Content Warning: This Article Discusses Sexual Trauma and Abuse. Please read with caution if this is a triggering topic for you.
Sometimes things happen in our lives that create pain, shame, or blame. When these events alter our perception of the world in a way that disconnects us or keeps us from feeling safe in our environment or bodies, they may be considered trauma. The event itself doesn’t dictate whether or not it was traumatic, instead, it’s how the individual responds to it and recovers.
There are many different types of trauma including abuse, sexual trauma, injuries, accidents, etc. These events can sometimes lead to Post Traumatic Stress Disorder or PTSD. This can cause people who have experienced a traumatic event to feel stressed and frightened, even if there is no danger present.
People who have PTSD can be triggered by anything that reminds them of the initial event. This could lead them to feel anxious, disassociate, or have panic attacks.
The Six Guiding Principles
“Trauma-Informed Care” is a term that is typically used in medical and mental health fields, but can also be applied to social work, education, and really any other setting. This approach acknowledges the widespread impact and symptoms of trauma, while actively integrating knowledge about trauma into policies, procedures, and practices. It also includes actively avoiding re-traumatization.
This is influenced by six guiding principles:
Trustworthiness and Transparency
Humility and Responsiveness
You might see how these principles could be applicable in an intimate setting. But how exactly does that carry over to your sex life?
Let’s take a look.
Life Influences Our Sex Lives
As enjoyable as sex can be, it can also be a source of anxiety, triggering, or fear for people, especially those who have experienced trauma.
Our sex lives are not isolated from the rest of our lives. What we experience or live with on a daily basis gets carried into the bedroom.
Navigating sex with PTSD can feel difficult or nearly impossible. You may want and crave affection and pleasure, but there seems to be a block when you’re actually doing it, even with people you know and trust.

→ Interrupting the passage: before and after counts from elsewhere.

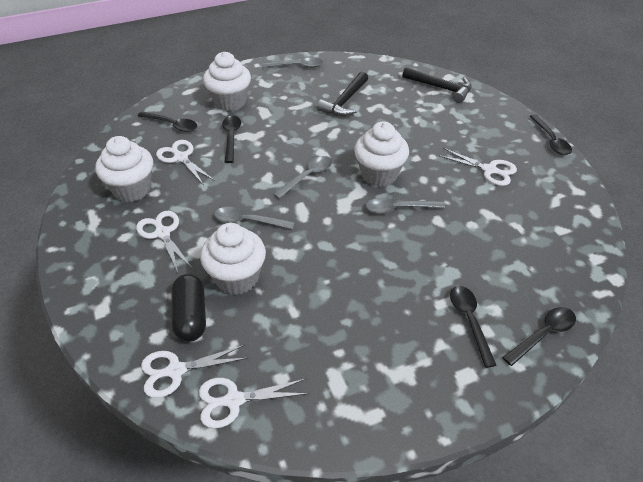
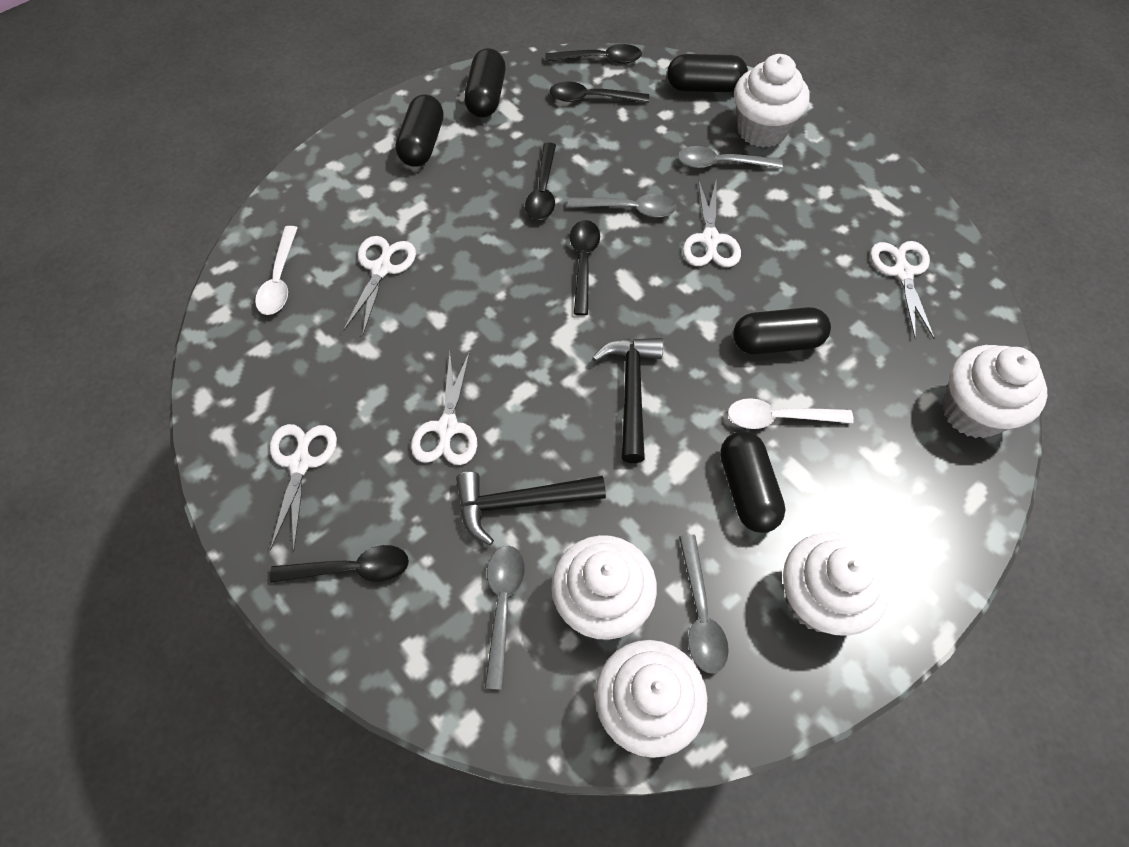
black capsule: [172,274,206,342] = 1 -> [396,94,444,167] [464,48,506,118] [667,54,748,92] [720,431,785,533] [733,307,831,354] = 5
white cupcake: [96,136,153,202] [200,223,266,295] [203,52,251,111] [354,121,409,187] = 4 -> [552,535,657,640] [595,640,708,758] [734,54,810,148] [783,532,890,636] [942,345,1047,438] = 5
white spoon: none = 0 -> [255,226,298,315] [728,398,854,429] = 2

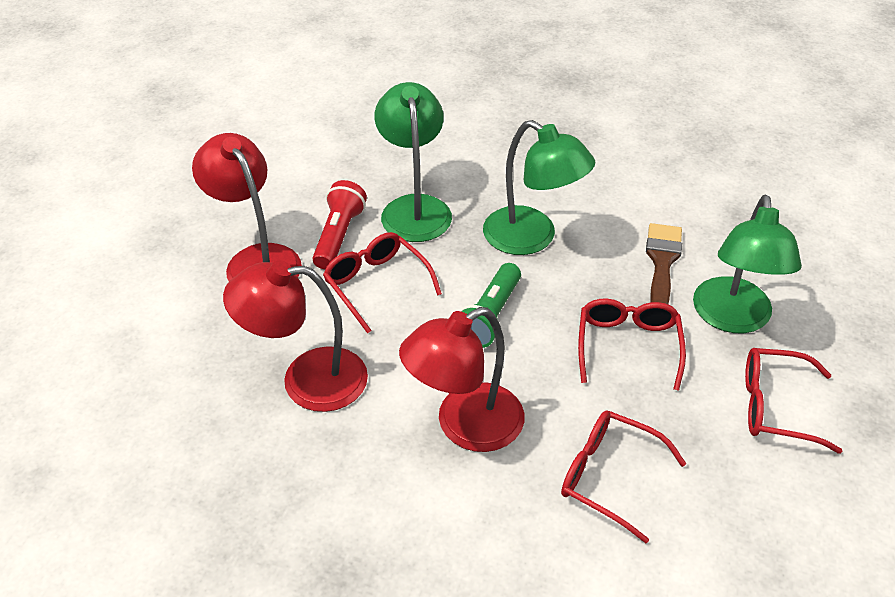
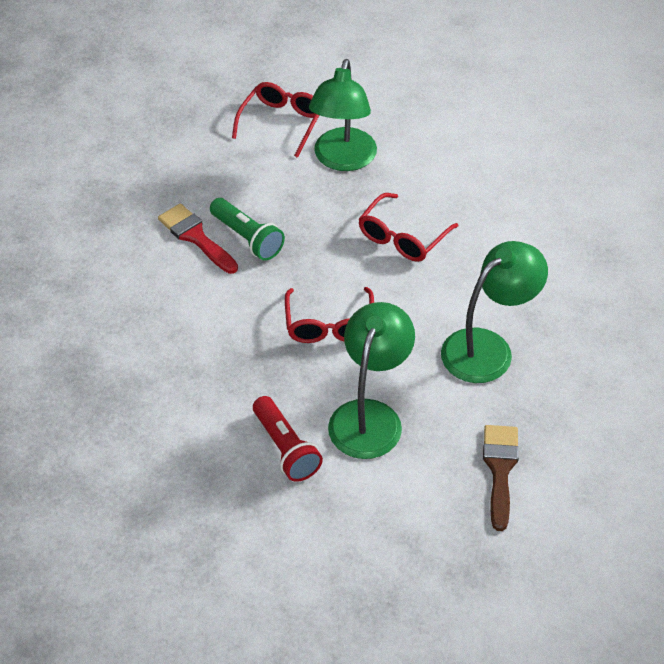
red brush: none = 0 -> [158,203,238,274] = 1
red glasses: [323,232,442,334] [561,410,686,543] [578,299,686,391] [745,348,842,454] = 4 -> [232,82,320,158] [285,287,374,343] [358,193,458,262] = 3
red lamp: [192,133,302,281] [223,260,368,412] [399,307,524,452] = 3 -> none = 0

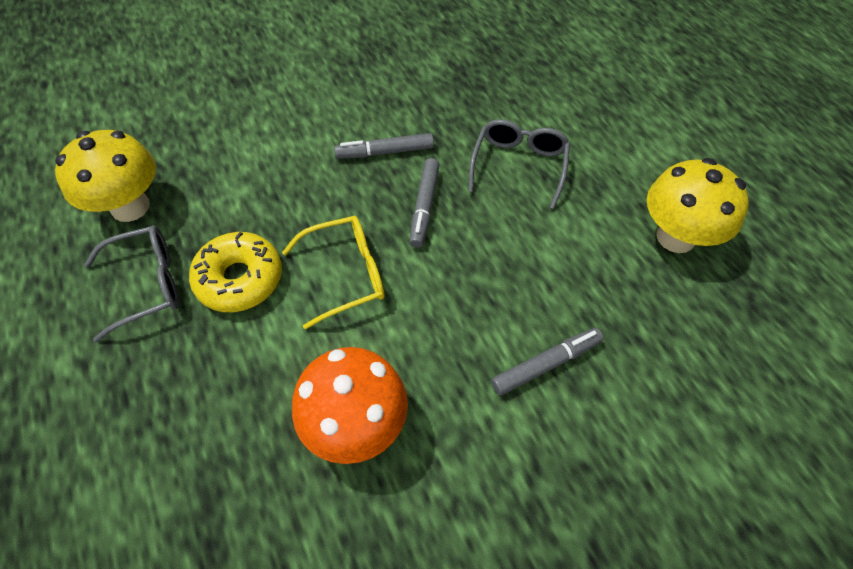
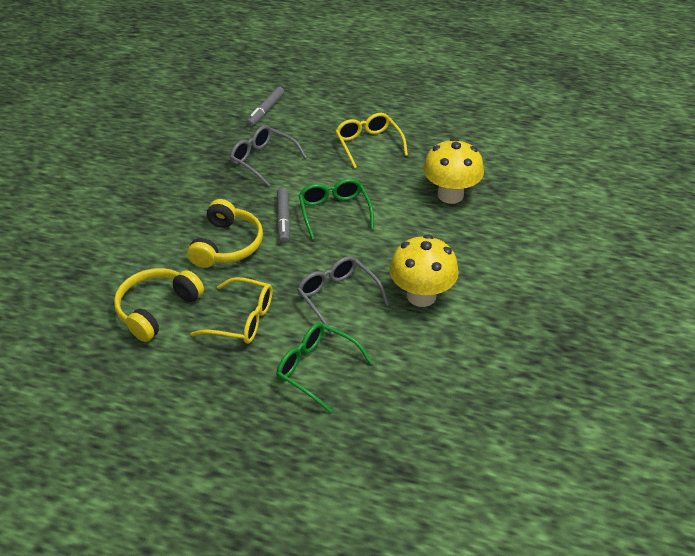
green glasses: none = 0 -> [277,323,373,413] [299,179,374,239] = 2
grey marker: [334,133,434,159] [409,158,439,248] [491,328,603,396] = 3 -> [246,87,284,127] [277,187,290,244] = 2
orange mushroom: [292,347,408,464] = 1 -> none = 0
yellow donut: [189,232,282,312] = 1 -> none = 0
yellow glasses: [282,216,385,329] = 1 -> [191,277,272,344] [335,113,408,169] = 2
yellow headphones: none = 0 -> [114,268,204,342] [187,199,263,268] = 2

You may numb out, feel outside of your body, or experience pain or anxiety.
Sex should not be a source of stress.
There are ways to navigate your sex life to help you support your nervous system so that you can experience pleasure, not anxiety.
How to Practice Trauma-Informed Sex
Having an understanding of how trauma can influence your sex life is a great start, but you still need practical tools to help as you move forward.
Understand and Practice Consent
While consent is nuanced and changes from situation to situation, it is necessary for any sexual encounter.
It’s not uncommon for people who have experienced sexual trauma or another form of abuse to agree to sex without actually consenting. They may not know how to say no or discuss their boundaries. This is not any sort of personality flaw, but a natural reaction to having experienced trauma.
Understanding the importance of consent allows all sexual partners to enthusiastically take part in an intimate act knowing the potential risks, boundaries, and comfort levels of everyone involved.
Discussing consent gives people who have experienced trauma a chance to check in with themselves to see if they truly do want to have sex or engage in some sexual act.
Consent is necessary for anyone who has sex but is crucial when it comes to having trauma-informed sex.
Boundaries in sex are limits that should not be crossed.
Keep in mind that boundaries can change over time. It’s ok to remove boundaries, as well as implement new ones.
Knowing your boundaries and discussing them with your partner can help prevent you from feeling triggered by a particular act or sensation during sex. Boundaries can include not touching certain body parts, not doing certain things, or not saying specific words.
You don’t have to tell your sexual partner what happened if you don’t want to, but you may want to disclose what your potential triggers are.
You may even want to implement a code word, much like people do in the kink world. A code word as simple as “jellybean”, will signal to your partner that whatever they’re doing isn’t working, and they need to stop immediately. That doesn’t mean that they have done anything wrong. Sometimes you may not realize that something will be triggering, or you get caught up in the heat of the moment.
That’s where codewords come in.
If you’re unclear what your boundaries are, it can help to discuss them with a counselor or sex therapist.
Take Your Time
When you rush through sex it can make it difficult to sink in and adapt to your changes in arousal.
For people who have PTSD, the nervous system might take more time to relax in a sexual setting. This means it could take time for you to feel safe on a physiologically level so that you can fully enjoy yourself.
Take your time, listen to your body’s signals, and communicate with your partner. There is no rush.
There are so many ways to practice and explore intimacy outside of whatever you consider sex to be. Exploring other kinds of intimacy, especially with a new partner, can help you develop a sense of trust and safety with them.
Other forms of intimacy can include:
Talking about sexual desires
Taking a bath or shower together
It’s Ok to Stop
Something to keep in mind when navigating trauma-informed sex is that you don’t have to do it if it’s not working for you. You don’t owe anyone anything sexually, and it’s ok to stop at any point in time.
You Are Worthy
Sex after trauma can be difficult, but it is more than possible to have a thriving, juicy, abundant sex life. If your partner does not support these practices or tries to rush you or pressure you, you may want to reconsider who you’re sharing yourself with.
You are worthy of all the safe and sensual pleasure your heart and body desire.